У меня в голове промелькнула мысль, что пленного не стоит оставлять вместе с подполковником. Тургулаев, только что вернувшийся из Новороссийска, выглядел злющим, как бойцовый пес. Кажется, он понял, что зря сорвал группу с места. Его собственная ошибка привела подполковника в ярость, и теперь он готов выместить свою злость на ком угодно. Даже на таком важном подозреваемом, как этот чеченский боевик.
— Он сегодня не в духе, — шепнул мне Вадим.
— Вижу.
— С полковником надо поосторожнее, — продолжил разведчик. — Был за ним грешок один.
— Какой?
— Однажды у него на допросе, еще в Краснодаре, один браток умер. Бандиты тоже оружие покупали, а этот готов был сотрудничать, ну, говорить… Да только Хизирыч его так избил, что сердце у мужика не выдержало. Списали все на недостаточность. Но как факт… А щас подполковник злой…
— Я за ним присмотрю, — шепнул я в ответ.
Вадим немного помялся, поджал губы, опустив глаза.
— Кстати, Витя…Спасибо. Ты меня спас. Да еще и сам выбрался. Как ты умудрился?
— Потом расскажу, — проговорил я. — А ты как оказался на речке? Ты же должен был уехать в Новороссийск.
— Когда ты позвонил, — начал он. — Я даже до Кропоткина еще не доехал. Ну и тут же связался с командиром. Сообщил, что, возможно ты взял след покупателей. Но… — Он понизил голос. — Но подполковник не очень любит менять своих решений. К счастью, я уговорил его отпустить меня в Армавир. Я, так-то, ожидал, что на Кубани стрелка будет. Стенка на стенку, как обычно. А тут приехал, и на тебе, один оказался перед вооруженными головорезами. А ты-то что там делал?
— Вел наблюдение, — хмыкнул я.
— Наблюдение?
Тогда я рассказал разведчику про мою сумку с фотоаппаратом, которая осталась лежать на берегу, в кустах.
— Сможешь отыскать? — Заинтересовался он.
— Да. Завтра займемся.
Вадим покивал.
От нашего разговора всех отвлек хлопок. Это Тургулаев врезал чечену по морде.
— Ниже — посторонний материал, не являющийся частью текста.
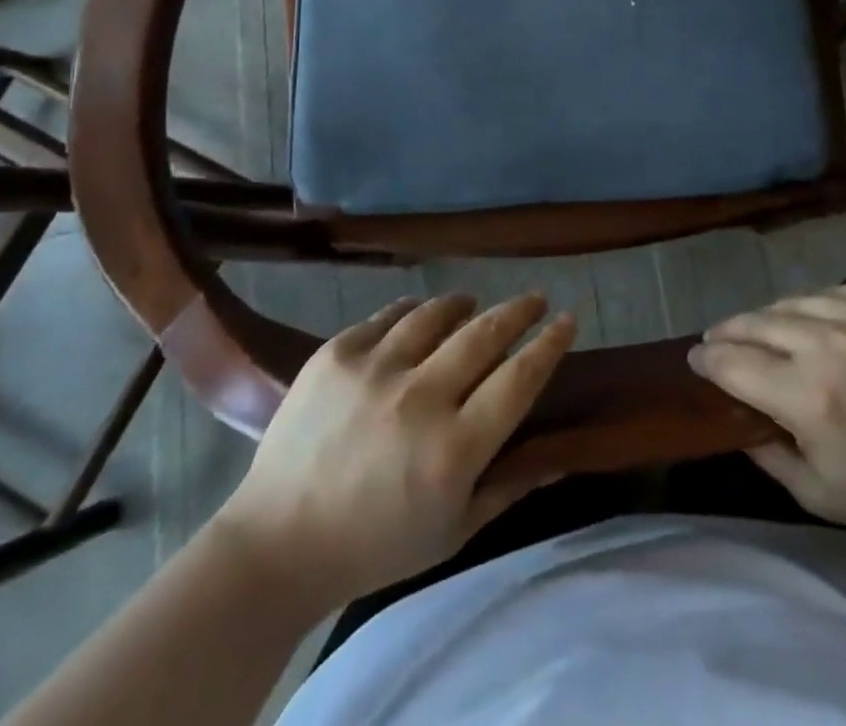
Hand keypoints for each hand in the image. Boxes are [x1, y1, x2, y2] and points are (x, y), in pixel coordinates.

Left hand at [217, 294, 575, 604]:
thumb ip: (510, 487)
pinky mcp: (337, 353)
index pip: (520, 378)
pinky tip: (418, 315)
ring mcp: (375, 369)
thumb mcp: (453, 530)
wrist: (276, 543)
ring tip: (473, 304)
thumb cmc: (375, 546)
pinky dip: (412, 311)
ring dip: (464, 305)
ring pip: (436, 314)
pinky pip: (388, 315)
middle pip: (485, 334)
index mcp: (454, 449)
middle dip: (520, 310)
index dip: (550, 344)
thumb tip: (564, 454)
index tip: (568, 319)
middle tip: (536, 299)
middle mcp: (420, 398)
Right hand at [689, 285, 845, 557]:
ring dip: (769, 316)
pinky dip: (814, 306)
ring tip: (760, 328)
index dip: (708, 359)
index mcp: (810, 398)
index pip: (735, 363)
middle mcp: (833, 347)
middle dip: (730, 331)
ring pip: (794, 302)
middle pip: (758, 323)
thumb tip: (731, 405)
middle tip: (718, 338)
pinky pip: (835, 292)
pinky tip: (809, 319)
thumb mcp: (814, 492)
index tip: (694, 357)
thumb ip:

— Ты, сукин сын, ботинки свои щас кровью обхаркаешь, — проговорил он, утирая лицо. Видимо, чеченец плюнул в него, когда тот задал ему какой-то вопрос.
— Какие будут указания, командир? — Спросил Вадим.
— Всем выйти, — проговорил Тургулаев мрачно. — Я сам его допрошу.
Мы переглянулись. Вадим нахмурился.
— Это моя контора, — выступил я вперед. — Я не позволю, чтобы в моей конторе кого-то прикончили. Даже чеченского боевика.
— Кто тебе сказал, Летов, что я буду его убивать? Просто задам несколько вопросов, — зло сказал Тургулаев. — Вадим, неси полевой телефон из машины. И крокодилы захвати. Ща мы ему яйца поджарим.
— Вам нужно, чтобы он заговорил или помер? Если помер, то просто пустите ему пулю в лоб, но не здесь, — вклинился Степаныч.
— Никто не помрет, — сказал я. — Он много знает. Надо расколоть.
— Я и буду колоть, — заглянул мне в глаза Тургулаев.
— Колите, но в моем присутствии.
— Не мешай мне работать, Летов, — покачал головой подполковник. — Я сказал, всем выйти. Вадим, телефон.
Вадим кивнул, стал было подниматься по ступеням.
— Прежде чем запытать его до смерти, надо с ним хоть поговорить, — возразил я.
— Уже поговорил. Он мне в рожу харкнул.
— Мне кажется, подполковник, — я скрестил руки на груди. — Вы щас не в лучшей форме, чтобы вести допросы.
— Да? Умный такой? Сам, что ли, поведешь?
— Если допрашиваем здесь, без протокола, — не отступал я. — То только в моем присутствии.
— Всем выйти! — Крикнул подполковник.
Мужики переглянулись, но никто и с места не сдвинулся. Даже Вадим застыл на пути наверх.
— Ладно, — Тургулаев упер руки в боки. — Тогда мы его забираем. Сами допросим.
— Вы уже сделали одну ошибку. Большая часть вашей группы кукует сейчас в Новороссийске без дела. Так?
Тургулаев не ответил.
— Так?
Сделав вид, что он меня не слышит, Тургулаев крикнул:
— Вадим, наручники!
— Я не позволю вам совершить и вторую ошибку, — отрицательно покачал я головой.